### Activity:
Repeat the Fastweb text word for word, from "In May 2007, Swisscom" down to "from Borsa Italiana.".

### Text for analysis:
FASTWEB S.p.A. is an Italian telecommunications company that provides fixed and mobile telephony, broadband Internet and IPTV services. Fastweb is also one of the prominent companies in Italy providing FTTH connections. Fastweb is fully owned by the Swiss telecommunication company Swisscom AG.

In May 2007, Swisscom paid 3 billion euros for 82.4% of Fastweb. Swisscom subsequently bought out the minority shareholders after making a voluntary tender offer in September 2010. Therefore, Fastweb has been delisted from Borsa Italiana.

Network and services
Since its founding Fastweb has invested over €5 billion in a next-generation fiber-optic network spanning more than .
By implementing the internet protocol on its alternative fiber-optic network, Fastweb provides a Triple-Play Offer of landline, internet and television services, available simultaneously on a single connection, for residential and business clients. Today Fastweb's fiber-optic network is the most extended in Europe.

In September 2010 and for the first time in Italy, Fastweb launched a broadband connection up to 100 Mbit/s for residential customers and small enterprises in the cities of Milan, Rome, Genoa, Turin, Bologna, Naples and Bari.

In September 2008, Fastweb became also a mobile virtual network operator (MVNO) and launched its mobile voice and data service (Quadruple Play).

### Listed entries:
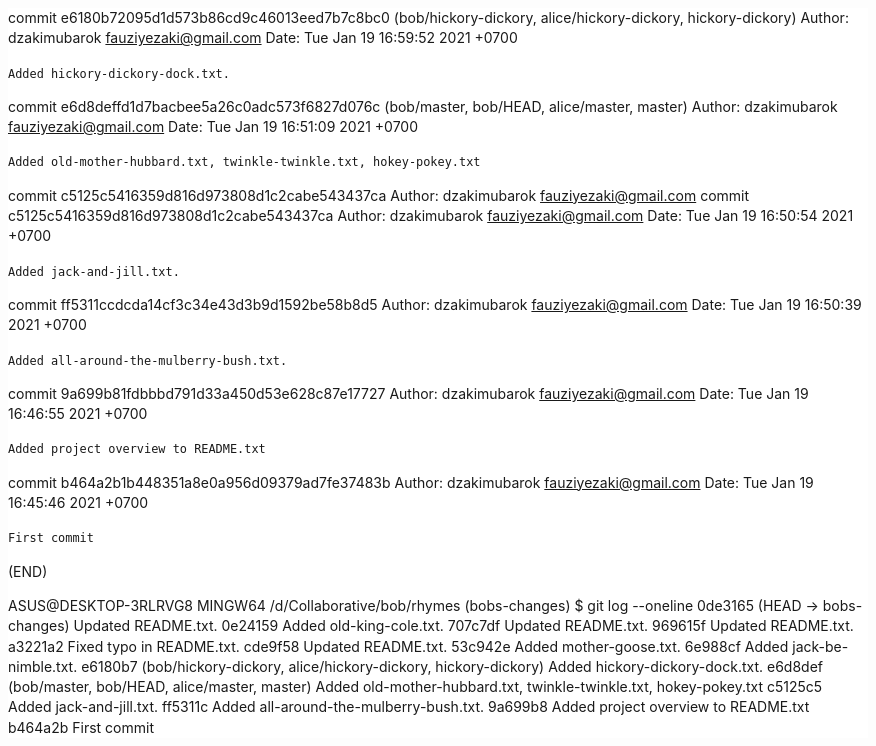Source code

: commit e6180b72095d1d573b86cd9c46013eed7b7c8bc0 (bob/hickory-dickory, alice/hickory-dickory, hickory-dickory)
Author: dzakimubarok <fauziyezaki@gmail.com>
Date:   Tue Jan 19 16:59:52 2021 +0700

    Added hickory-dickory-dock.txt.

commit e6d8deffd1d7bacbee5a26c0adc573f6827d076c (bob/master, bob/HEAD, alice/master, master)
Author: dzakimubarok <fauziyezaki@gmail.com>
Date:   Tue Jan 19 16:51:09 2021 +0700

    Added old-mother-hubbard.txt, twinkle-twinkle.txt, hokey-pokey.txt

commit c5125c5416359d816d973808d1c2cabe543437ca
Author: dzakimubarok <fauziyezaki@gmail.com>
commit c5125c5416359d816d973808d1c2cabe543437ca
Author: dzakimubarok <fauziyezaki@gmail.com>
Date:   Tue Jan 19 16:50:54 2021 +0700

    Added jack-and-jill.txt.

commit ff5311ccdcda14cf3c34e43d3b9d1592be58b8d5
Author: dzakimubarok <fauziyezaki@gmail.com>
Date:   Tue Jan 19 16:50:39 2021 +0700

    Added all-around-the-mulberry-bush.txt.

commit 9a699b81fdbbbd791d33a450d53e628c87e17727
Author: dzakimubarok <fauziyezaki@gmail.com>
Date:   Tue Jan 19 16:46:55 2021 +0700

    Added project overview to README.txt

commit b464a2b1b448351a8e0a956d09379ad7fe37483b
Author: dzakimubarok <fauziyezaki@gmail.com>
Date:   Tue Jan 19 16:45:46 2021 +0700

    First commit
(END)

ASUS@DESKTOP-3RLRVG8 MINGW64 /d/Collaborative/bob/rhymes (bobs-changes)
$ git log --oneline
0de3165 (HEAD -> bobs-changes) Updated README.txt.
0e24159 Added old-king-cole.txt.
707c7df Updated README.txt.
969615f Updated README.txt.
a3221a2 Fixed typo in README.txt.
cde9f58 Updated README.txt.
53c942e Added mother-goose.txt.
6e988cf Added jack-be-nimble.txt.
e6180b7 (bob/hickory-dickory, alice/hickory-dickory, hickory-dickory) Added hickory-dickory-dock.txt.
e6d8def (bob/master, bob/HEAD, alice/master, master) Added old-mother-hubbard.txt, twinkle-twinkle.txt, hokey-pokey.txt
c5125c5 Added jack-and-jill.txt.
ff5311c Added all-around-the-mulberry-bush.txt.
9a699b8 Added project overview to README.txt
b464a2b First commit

==

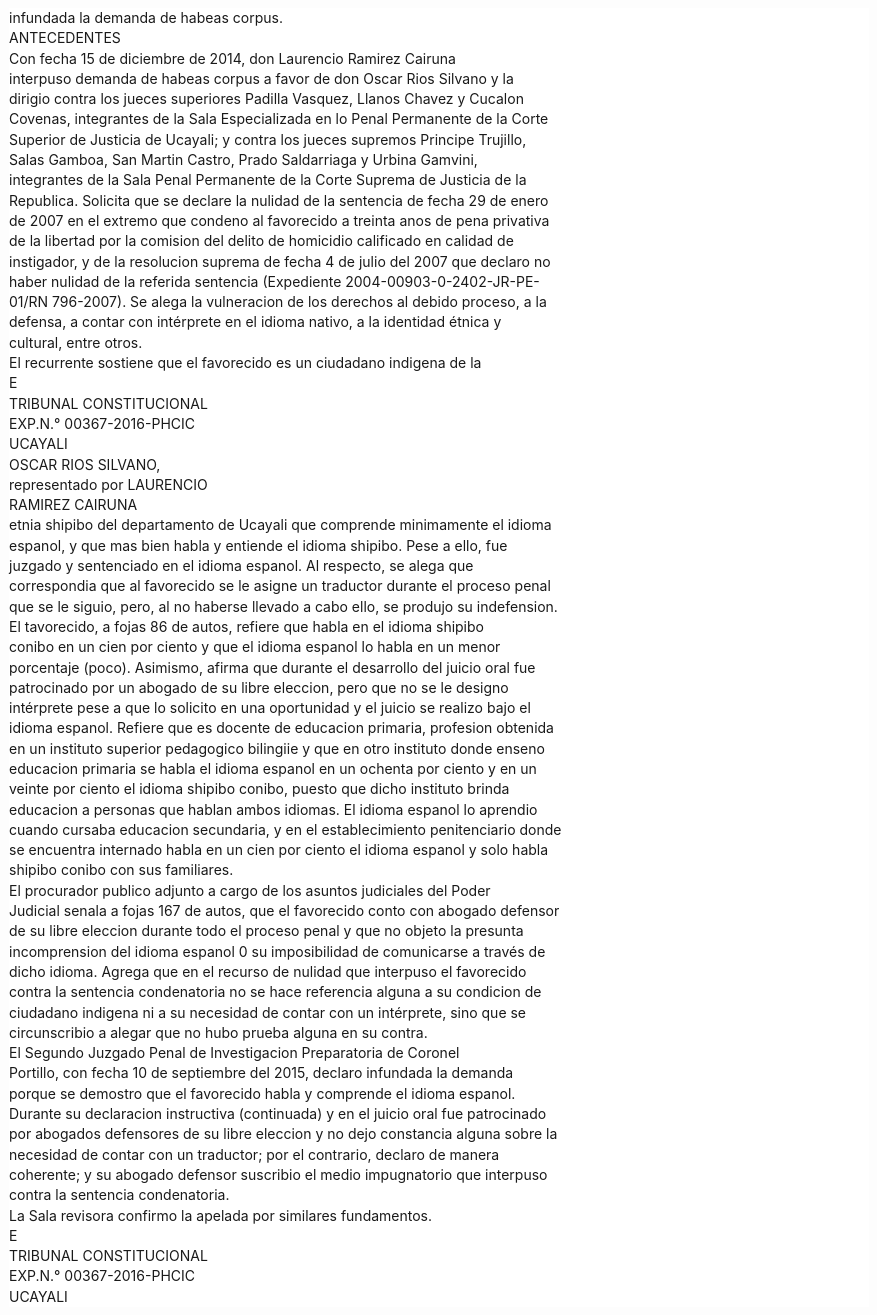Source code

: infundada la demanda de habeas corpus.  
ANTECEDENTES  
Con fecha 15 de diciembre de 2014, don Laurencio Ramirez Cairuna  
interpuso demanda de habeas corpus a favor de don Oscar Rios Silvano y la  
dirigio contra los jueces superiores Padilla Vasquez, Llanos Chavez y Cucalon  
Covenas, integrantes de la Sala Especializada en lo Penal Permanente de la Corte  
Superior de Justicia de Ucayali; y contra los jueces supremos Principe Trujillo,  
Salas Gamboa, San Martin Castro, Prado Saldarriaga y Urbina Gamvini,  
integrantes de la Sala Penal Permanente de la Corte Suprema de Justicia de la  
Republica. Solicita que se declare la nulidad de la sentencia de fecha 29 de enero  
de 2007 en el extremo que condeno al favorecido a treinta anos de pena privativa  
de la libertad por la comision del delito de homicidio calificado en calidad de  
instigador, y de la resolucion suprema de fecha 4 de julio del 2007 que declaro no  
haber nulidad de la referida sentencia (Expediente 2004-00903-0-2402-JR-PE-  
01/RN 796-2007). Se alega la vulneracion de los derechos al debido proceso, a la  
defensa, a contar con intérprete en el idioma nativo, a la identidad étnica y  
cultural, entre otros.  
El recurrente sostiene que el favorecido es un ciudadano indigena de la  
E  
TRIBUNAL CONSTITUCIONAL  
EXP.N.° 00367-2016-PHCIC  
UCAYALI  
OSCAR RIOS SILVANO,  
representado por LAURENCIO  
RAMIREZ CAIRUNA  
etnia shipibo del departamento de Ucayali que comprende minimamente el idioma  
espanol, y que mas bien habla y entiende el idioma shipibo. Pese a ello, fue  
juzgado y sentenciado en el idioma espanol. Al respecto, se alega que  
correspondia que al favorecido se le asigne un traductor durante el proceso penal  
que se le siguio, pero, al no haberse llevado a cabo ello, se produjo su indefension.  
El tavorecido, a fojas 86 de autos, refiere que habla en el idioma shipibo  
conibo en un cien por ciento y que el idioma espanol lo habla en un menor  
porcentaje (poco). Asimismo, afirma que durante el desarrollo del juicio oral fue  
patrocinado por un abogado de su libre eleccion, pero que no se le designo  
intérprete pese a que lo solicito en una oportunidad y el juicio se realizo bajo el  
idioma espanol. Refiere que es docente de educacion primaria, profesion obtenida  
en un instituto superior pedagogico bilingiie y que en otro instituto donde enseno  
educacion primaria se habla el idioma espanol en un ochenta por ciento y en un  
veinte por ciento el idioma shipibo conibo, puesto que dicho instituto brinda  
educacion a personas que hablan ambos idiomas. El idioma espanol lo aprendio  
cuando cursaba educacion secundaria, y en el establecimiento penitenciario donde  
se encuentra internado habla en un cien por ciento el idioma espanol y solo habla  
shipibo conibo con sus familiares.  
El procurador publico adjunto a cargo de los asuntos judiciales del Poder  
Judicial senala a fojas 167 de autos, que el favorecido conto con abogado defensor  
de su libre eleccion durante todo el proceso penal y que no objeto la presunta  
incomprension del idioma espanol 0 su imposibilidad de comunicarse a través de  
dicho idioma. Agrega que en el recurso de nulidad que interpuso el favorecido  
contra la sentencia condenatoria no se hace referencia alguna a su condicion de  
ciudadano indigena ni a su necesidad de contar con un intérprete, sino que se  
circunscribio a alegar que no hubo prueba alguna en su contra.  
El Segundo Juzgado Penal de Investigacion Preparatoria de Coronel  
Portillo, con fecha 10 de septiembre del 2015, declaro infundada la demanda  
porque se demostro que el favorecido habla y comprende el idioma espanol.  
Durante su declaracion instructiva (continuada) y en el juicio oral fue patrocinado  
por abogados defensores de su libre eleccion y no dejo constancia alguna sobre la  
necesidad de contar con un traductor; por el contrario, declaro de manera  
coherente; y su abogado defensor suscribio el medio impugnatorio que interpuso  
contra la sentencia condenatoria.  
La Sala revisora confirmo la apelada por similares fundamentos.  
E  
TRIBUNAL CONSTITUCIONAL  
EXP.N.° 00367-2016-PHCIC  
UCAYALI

---

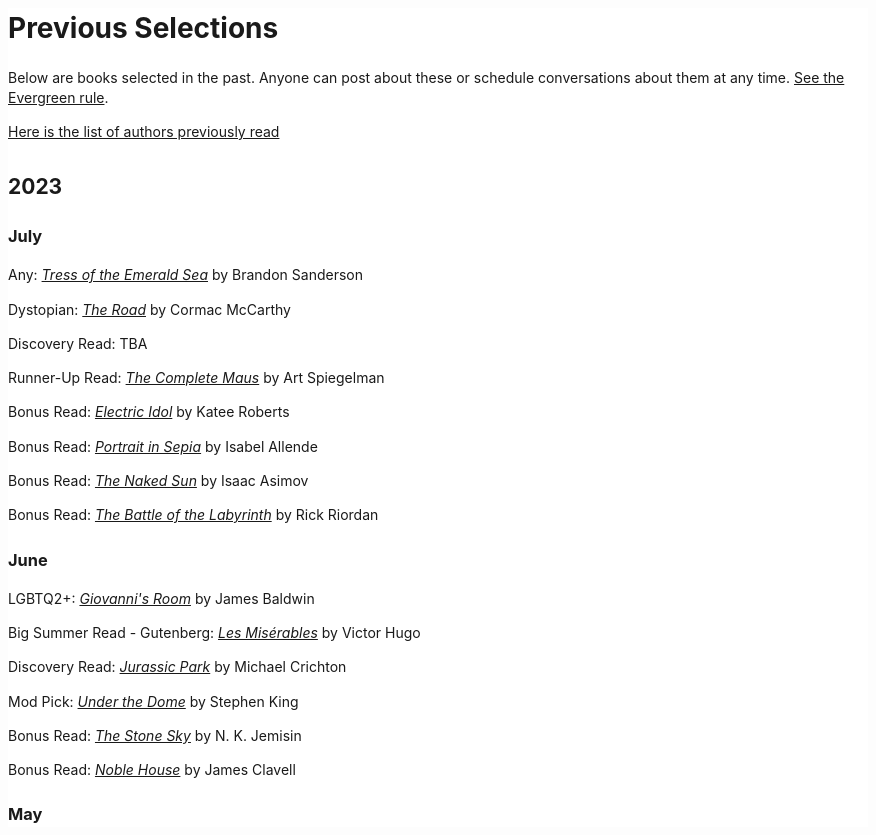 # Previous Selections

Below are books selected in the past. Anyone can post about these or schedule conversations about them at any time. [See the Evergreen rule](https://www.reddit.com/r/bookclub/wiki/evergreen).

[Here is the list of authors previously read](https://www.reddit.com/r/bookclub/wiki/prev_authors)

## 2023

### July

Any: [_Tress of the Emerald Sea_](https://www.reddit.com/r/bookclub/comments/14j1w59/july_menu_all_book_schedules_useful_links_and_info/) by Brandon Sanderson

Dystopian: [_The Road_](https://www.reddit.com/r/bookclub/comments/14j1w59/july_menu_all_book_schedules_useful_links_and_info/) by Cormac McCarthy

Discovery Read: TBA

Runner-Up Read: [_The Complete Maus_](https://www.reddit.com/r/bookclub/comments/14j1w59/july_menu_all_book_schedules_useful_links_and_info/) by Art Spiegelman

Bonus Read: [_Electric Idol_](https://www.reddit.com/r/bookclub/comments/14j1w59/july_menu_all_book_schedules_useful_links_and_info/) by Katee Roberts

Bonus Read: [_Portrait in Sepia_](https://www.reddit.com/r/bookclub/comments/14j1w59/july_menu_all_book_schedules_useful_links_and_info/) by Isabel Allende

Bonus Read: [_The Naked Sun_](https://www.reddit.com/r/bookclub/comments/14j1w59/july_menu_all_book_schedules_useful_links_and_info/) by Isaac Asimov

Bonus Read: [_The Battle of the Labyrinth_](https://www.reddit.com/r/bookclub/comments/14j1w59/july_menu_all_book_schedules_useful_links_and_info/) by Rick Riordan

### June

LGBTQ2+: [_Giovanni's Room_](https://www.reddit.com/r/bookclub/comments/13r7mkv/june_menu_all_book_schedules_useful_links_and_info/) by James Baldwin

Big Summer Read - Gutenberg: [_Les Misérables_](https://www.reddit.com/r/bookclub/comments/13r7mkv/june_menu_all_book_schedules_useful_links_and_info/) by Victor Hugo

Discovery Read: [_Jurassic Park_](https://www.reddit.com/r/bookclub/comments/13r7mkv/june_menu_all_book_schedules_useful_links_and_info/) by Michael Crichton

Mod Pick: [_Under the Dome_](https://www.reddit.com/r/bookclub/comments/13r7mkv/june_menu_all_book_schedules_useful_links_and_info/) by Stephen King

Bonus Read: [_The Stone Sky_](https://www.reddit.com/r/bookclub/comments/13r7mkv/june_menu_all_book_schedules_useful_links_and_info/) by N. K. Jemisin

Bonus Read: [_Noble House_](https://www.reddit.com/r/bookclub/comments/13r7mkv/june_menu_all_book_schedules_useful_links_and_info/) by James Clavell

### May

### Reply:
In May 2007, Swisscom paid 3 billion euros for 82.4% of Fastweb. Swisscom subsequently bought out the minority shareholders after making a voluntary tender offer in September 2010. Therefore, Fastweb has been delisted from Borsa Italiana.